### [EXERCISE BRIEF]
Check each line of the listing for the word "конференции" and report how many lines contain it, giving nothing but the number.

Start of Block

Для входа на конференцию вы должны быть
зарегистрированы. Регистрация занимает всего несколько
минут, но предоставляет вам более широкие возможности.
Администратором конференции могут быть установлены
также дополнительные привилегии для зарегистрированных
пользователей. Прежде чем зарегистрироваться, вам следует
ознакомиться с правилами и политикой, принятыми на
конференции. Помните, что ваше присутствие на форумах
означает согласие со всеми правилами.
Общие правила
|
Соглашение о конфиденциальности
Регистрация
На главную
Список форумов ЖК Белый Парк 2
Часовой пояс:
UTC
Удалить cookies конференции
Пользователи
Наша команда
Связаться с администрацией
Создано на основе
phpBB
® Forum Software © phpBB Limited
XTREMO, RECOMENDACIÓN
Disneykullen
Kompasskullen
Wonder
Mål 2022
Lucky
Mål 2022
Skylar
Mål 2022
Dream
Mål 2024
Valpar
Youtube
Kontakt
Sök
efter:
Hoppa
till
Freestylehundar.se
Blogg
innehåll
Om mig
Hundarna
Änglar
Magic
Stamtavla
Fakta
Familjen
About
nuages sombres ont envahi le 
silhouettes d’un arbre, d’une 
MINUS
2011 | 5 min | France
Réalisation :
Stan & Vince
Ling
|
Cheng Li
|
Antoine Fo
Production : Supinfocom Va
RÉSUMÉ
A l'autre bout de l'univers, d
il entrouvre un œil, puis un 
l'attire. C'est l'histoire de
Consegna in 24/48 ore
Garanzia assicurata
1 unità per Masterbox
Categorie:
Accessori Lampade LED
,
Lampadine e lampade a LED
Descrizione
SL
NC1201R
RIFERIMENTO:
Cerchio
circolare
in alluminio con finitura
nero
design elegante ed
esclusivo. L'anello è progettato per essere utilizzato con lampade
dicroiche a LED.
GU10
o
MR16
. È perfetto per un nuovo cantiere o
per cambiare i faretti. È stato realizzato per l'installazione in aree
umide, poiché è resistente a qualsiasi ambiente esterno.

End of Block

### [YOUR RESPONSE]
3